Compare and test the efficiency of inserting massive data into the database, and compare and test massive data volumes
Abstract: Using. NET related technologies to insert massive data into databases is a common operation. This article compares ADO. NET and LINQ, and uses SqlBulkCopy () and InsertAllOnSubmit () Methods to perform operations. It is concluded that the insertion efficiency of the same insert workload (200 pieces of data) is times different!
Test scenario:
Prepare two databases, TestDb and TestDb2, with the table T_Users. Shows the table structure:
SqlBulkCopy () is inserted as follows:
private static Stopwatch InsertUsingSqlBulkCopy(List<UserInMemory> list) { Stopwatch stopWatch = new Stopwatch(); stopWatch.Start(); DataTable dt = new DataTable(); dt.Columns.Add("ID"); dt.Columns.Add("UserName"); for (int i = 0; i < list.Count; i++) { DataRow row = dt.NewRow(); row["ID"] = list[i].ID; row["UserName"] = list[i].UserName; dt.Rows.Add(row); } using (SqlConnection con = new SqlConnection(connStr2)) { con.Open(); using (SqlBulkCopy bulkCopy = new SqlBulkCopy(con)) { try { bulkCopy.DestinationTableName = "dbo.T_UserName"; bulkCopy.ColumnMappings.Add("ID", "ID"); bulkCopy.ColumnMappings.Add("UserName", "UserName"); bulkCopy.WriteToServer(dt); } catch (Exception ex) { Console.WriteLine(ex.ToString()); } finally { con.Close(); } } } stopWatch.Stop(); return stopWatch; }
The following figure shows how to insert the data into the table:
private static Stopwatch InsertUsingLINQ(List<T_User> _list) { Stopwatch stopWatch = new Stopwatch(); stopWatch.Start(); DataClasses1DataContext dataContext = new DataClasses1DataContext(); dataContext.T_Users.InsertAllOnSubmit(_list); dataContext.SubmitChanges(); stopWatch.Stop(); return stopWatch; }
Use the preceding code to import 10 thousand User data to the database.
The result is as follows:
Conclusion:
1. The SqlBulkCopy () method under ADO. NET is a 266-fold difference in the insert efficiency of the InsertAllOnSubmit () method under linq to SQL!

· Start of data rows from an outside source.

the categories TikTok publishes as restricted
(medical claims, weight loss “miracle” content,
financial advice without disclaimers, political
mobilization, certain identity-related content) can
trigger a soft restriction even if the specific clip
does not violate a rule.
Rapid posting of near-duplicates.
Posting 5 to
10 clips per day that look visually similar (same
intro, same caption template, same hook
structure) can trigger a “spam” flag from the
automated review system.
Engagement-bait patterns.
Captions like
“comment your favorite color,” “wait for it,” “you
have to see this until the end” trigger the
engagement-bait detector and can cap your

2. convenient use, short code, low learning costs, and elegant language expression. However, the ADO. NET method is recommended for operations related to massive data volumes that require high efficiency.
Related Source: http://download.csdn.net/detail/fanrong1985/8130953
How can we prompt efficiency when analyzing and summarizing massive data?

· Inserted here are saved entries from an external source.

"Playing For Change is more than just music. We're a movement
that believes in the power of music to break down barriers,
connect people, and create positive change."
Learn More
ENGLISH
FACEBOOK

I have seen that a multinational company uses preprocessing to obtain the desired data after the customer sets the time period, the system generally runs three hours ahead of schedule, so the data is amazing.

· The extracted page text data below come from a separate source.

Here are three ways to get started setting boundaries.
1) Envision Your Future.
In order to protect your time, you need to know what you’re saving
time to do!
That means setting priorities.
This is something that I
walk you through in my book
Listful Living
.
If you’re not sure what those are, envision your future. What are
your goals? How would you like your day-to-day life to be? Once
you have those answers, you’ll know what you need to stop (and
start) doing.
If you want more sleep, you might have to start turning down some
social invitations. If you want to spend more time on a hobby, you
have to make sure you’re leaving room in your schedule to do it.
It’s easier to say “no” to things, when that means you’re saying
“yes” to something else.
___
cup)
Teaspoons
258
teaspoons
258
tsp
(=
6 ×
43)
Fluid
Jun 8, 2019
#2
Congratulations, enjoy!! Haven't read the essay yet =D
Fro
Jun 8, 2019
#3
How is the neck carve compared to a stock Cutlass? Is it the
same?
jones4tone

In BI, data compression, interval, table sharding, and re-aggregation are basically used.
For example, the sales log -- is compressed into the sales records of a product within one day.
In this way, 10 thousand items are 10 thousand rows per day. The maximum value for the year is about 3.66 million, which is five seconds for the database.
Therefore, it is the principle to compress the data into the minimum unit of measurement for the query and aggregate the data into the maximum data output.
As for caching, data drilling is only available after data is processed.
Essentially, it is dedicated to table and analysis.
Database insertion Efficiency
It is faster to insert all data at a time. It is best to generate a file and then import it as a file, but insert it as a single-pick record, every time a database inserts a record, it performs Syntax Parsing, execution plan generation, and statement execution. Therefore, the efficiency is very low, and the small data volume is not obvious, and the large data volume is very obvious.